◆ **To do**:
The reply should hold only the lines from the one with "index tip: (207, 149)" to the one with "ring dip: (63, 89)", both ends kept, exactly as they appear below, without any pictures.

◆ **Extracted data**:
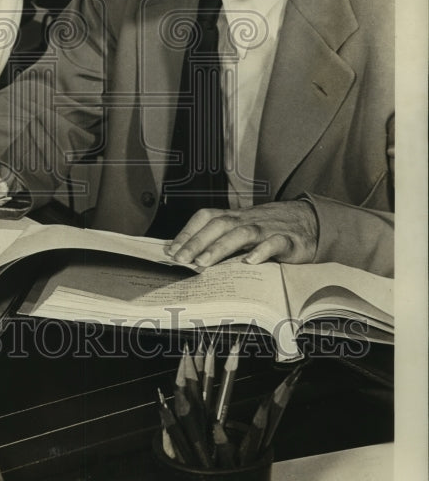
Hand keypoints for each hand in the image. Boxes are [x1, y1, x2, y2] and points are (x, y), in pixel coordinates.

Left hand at [166, 200, 318, 266]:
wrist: (309, 221)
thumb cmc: (269, 229)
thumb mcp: (244, 230)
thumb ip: (222, 239)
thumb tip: (189, 254)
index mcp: (234, 217)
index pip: (206, 217)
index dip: (188, 231)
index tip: (171, 249)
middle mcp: (247, 220)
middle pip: (219, 225)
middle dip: (196, 241)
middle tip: (180, 259)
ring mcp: (267, 229)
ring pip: (241, 233)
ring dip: (220, 247)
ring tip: (203, 263)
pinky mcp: (288, 240)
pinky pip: (274, 243)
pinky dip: (261, 251)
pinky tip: (249, 262)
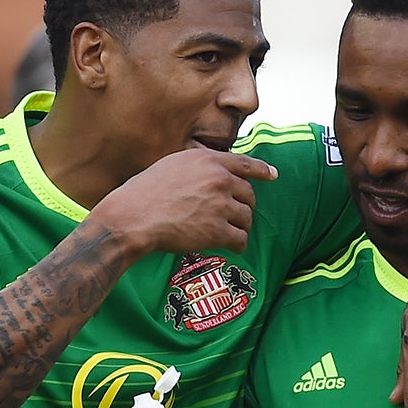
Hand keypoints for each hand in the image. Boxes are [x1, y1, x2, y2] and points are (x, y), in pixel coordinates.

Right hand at [89, 148, 275, 260]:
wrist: (133, 216)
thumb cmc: (145, 192)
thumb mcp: (173, 165)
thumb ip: (199, 167)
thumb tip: (217, 174)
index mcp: (207, 160)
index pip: (245, 164)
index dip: (262, 170)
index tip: (273, 175)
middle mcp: (218, 180)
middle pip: (249, 195)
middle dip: (243, 206)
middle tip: (230, 216)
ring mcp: (220, 205)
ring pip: (247, 218)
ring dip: (239, 227)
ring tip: (223, 232)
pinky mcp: (217, 230)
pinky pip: (241, 239)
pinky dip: (237, 245)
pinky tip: (229, 247)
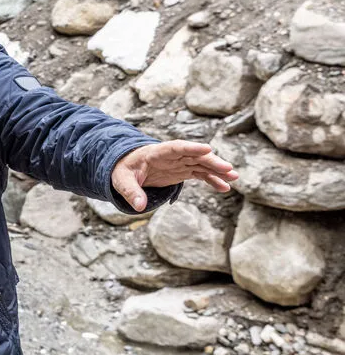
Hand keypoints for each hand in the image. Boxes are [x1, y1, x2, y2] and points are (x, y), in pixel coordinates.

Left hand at [112, 141, 237, 211]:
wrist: (126, 168)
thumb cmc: (123, 171)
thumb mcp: (121, 181)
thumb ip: (130, 192)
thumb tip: (139, 207)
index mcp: (155, 152)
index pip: (175, 147)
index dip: (191, 148)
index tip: (207, 149)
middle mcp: (171, 156)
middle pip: (194, 156)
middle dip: (211, 161)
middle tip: (228, 169)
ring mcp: (178, 163)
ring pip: (201, 164)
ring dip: (217, 170)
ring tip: (234, 177)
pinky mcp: (182, 171)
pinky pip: (200, 174)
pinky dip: (212, 179)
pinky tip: (225, 187)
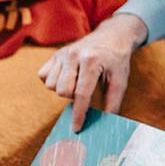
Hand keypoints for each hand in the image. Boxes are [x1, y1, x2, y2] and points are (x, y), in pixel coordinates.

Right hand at [38, 14, 146, 131]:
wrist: (112, 36)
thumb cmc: (117, 60)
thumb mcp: (121, 80)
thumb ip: (113, 102)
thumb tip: (105, 123)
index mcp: (91, 61)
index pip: (81, 94)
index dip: (78, 114)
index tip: (76, 128)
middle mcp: (73, 55)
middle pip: (62, 91)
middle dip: (72, 97)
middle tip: (84, 90)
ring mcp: (62, 53)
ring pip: (51, 85)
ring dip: (63, 89)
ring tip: (76, 83)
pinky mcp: (55, 54)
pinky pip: (43, 76)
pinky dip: (53, 81)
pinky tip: (66, 78)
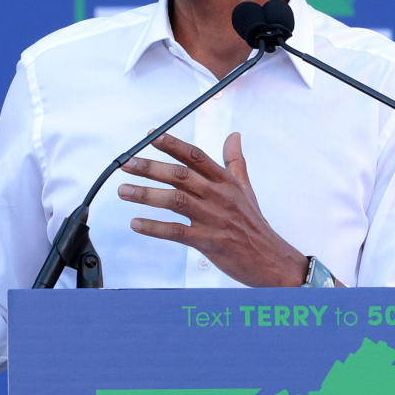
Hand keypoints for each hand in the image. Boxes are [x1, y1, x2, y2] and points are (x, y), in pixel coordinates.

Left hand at [117, 132, 308, 285]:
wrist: (270, 259)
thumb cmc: (254, 224)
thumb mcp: (246, 188)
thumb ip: (235, 161)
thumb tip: (234, 135)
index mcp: (226, 182)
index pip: (196, 156)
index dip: (173, 144)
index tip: (151, 135)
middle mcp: (219, 196)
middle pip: (181, 175)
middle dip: (150, 167)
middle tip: (127, 163)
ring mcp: (214, 219)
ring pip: (176, 200)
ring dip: (146, 194)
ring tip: (124, 191)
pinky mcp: (209, 241)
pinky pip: (177, 232)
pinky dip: (155, 227)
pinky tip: (137, 223)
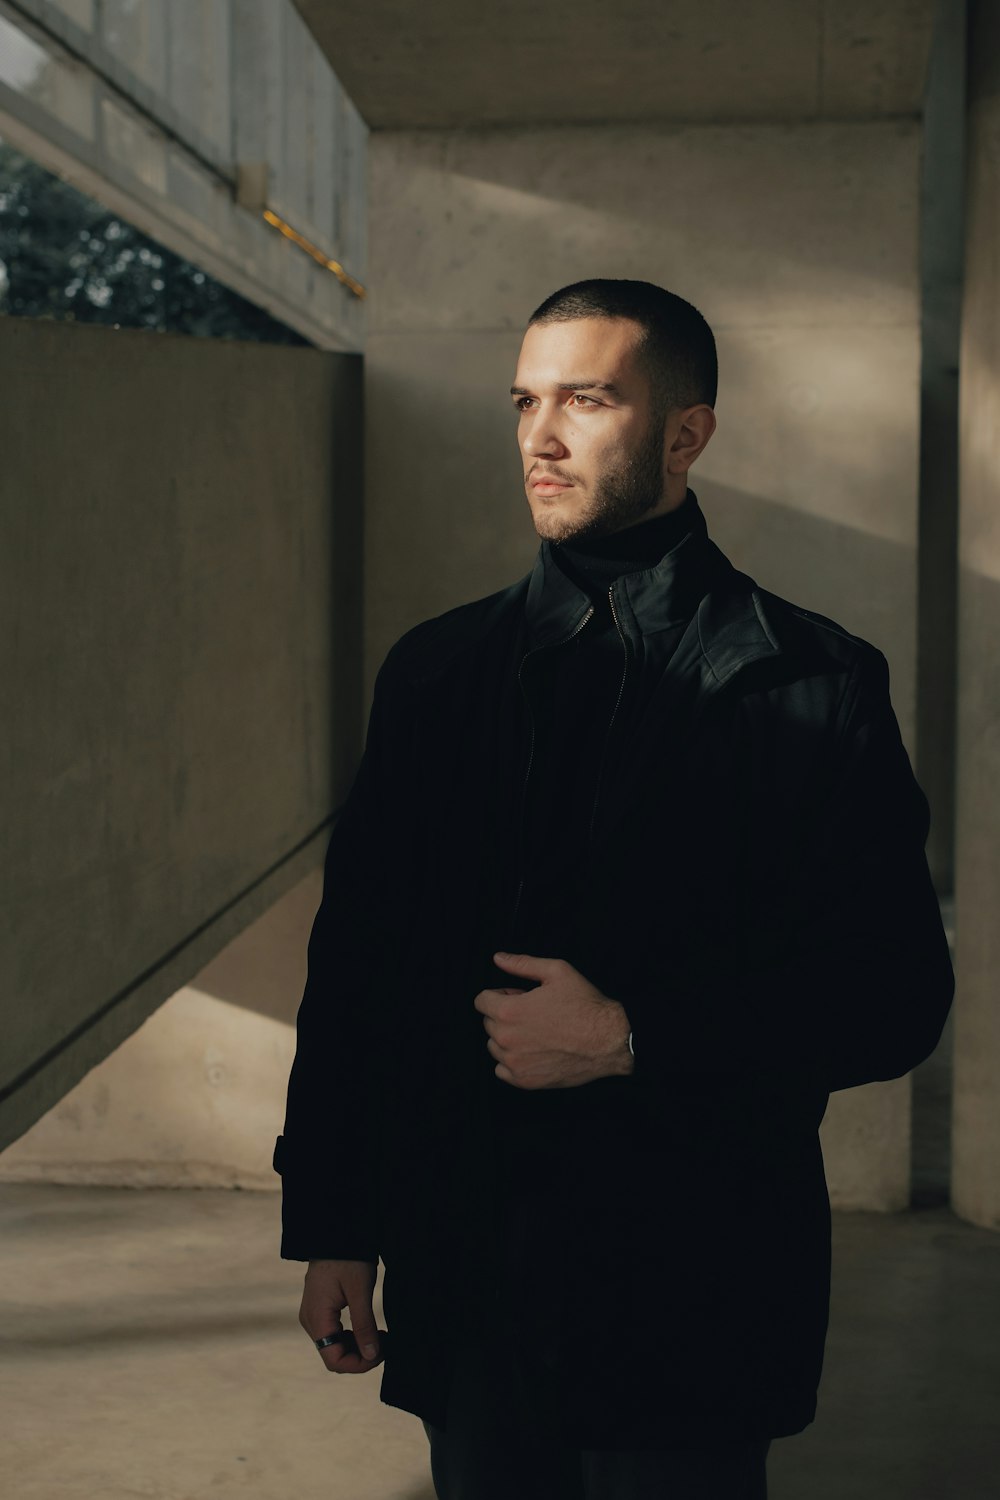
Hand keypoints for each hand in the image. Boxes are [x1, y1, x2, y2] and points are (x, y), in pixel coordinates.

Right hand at [298, 1258, 383, 1372]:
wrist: (337, 1232)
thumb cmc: (348, 1257)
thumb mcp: (360, 1291)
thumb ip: (364, 1325)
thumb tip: (371, 1355)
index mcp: (317, 1318)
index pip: (334, 1360)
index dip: (358, 1364)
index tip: (381, 1354)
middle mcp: (310, 1320)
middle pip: (333, 1355)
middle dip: (360, 1356)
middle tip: (386, 1344)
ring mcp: (314, 1314)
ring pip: (334, 1346)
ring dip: (357, 1346)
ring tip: (381, 1336)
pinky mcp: (320, 1308)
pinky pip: (334, 1333)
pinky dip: (352, 1336)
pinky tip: (369, 1328)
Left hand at [473, 951, 632, 1089]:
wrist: (609, 1041)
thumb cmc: (585, 1005)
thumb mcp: (557, 972)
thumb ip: (522, 964)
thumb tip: (498, 958)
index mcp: (509, 1011)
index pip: (481, 1001)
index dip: (499, 994)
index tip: (517, 996)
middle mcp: (507, 1039)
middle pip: (488, 1023)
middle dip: (505, 1015)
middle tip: (533, 1013)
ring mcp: (515, 1063)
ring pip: (494, 1046)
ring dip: (508, 1038)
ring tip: (535, 1032)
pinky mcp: (525, 1081)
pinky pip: (502, 1070)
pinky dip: (513, 1061)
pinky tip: (534, 1051)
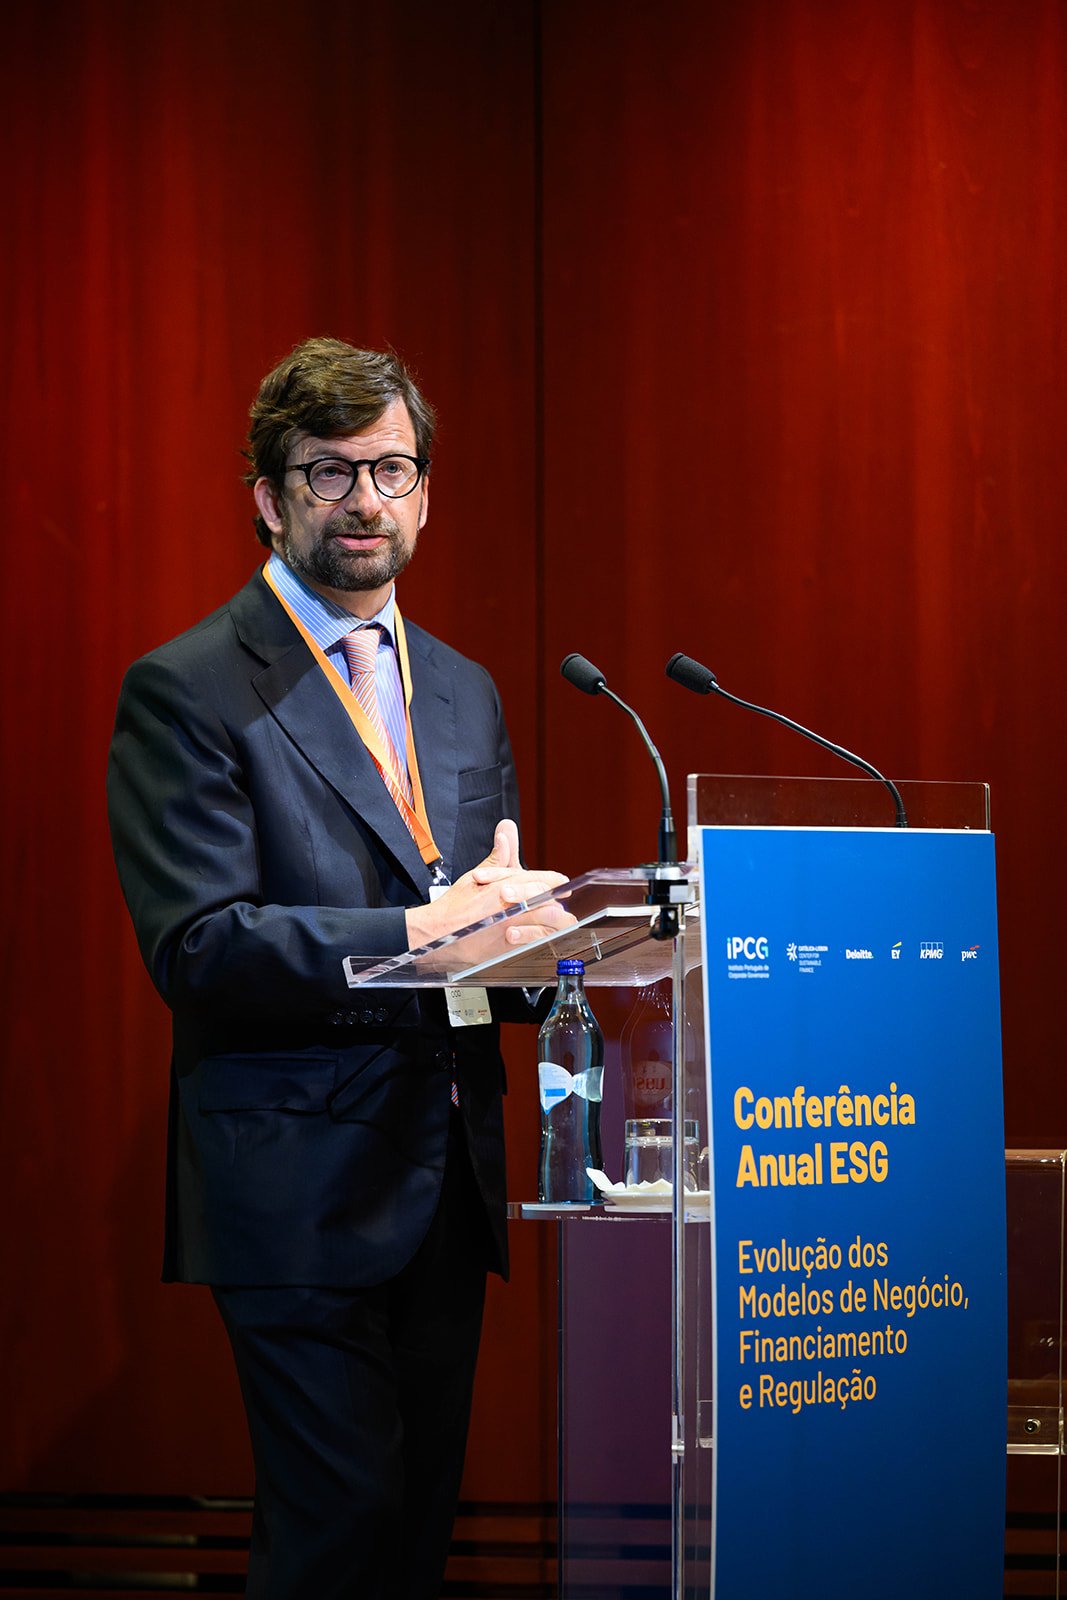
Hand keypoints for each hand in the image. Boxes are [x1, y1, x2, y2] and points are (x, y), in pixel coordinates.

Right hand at [405, 820, 573, 949]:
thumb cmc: (454, 907)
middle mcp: (513, 904)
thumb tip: (507, 830)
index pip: (542, 880)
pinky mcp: (509, 944)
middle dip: (556, 902)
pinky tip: (545, 935)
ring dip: (556, 920)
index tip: (562, 884)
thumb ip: (498, 857)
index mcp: (506, 885)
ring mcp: (513, 924)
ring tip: (558, 921)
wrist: (437, 933)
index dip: (555, 882)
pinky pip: (537, 939)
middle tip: (560, 905)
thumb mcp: (476, 876)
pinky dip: (544, 935)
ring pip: (549, 921)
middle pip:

◆ **Answer box**:
index tip: (207, 149)
middle mcp: (171, 156)
middle pip: (194, 156)
middle dip: (211, 161)
middle tip: (228, 169)
ring mcp: (178, 163)
ring pip: (201, 164)
ring dip: (217, 170)
ring tip: (234, 177)
pinky mcp: (182, 171)
pinky pip: (200, 174)
pinky dip: (212, 179)
pinky tip: (225, 187)
Hand keypoints for each hand in the image. Boxes are [x1, y1, x2, y2] and points are (x, y), in pixel coordinates.

Right hand at [38, 14, 146, 131]:
wrist: (112, 36)
thumb cmc: (117, 60)
thumb mcp: (121, 80)
thumb ip: (113, 102)
thumb tip: (105, 123)
index mcp: (91, 61)
index pip: (81, 94)
index dip: (78, 114)
index tip: (76, 128)
middle mcp: (73, 55)
middle pip: (62, 91)
middle dip: (72, 97)
middle tip: (84, 90)
ring mcp: (62, 53)
ring pip: (51, 85)
ring dip: (63, 89)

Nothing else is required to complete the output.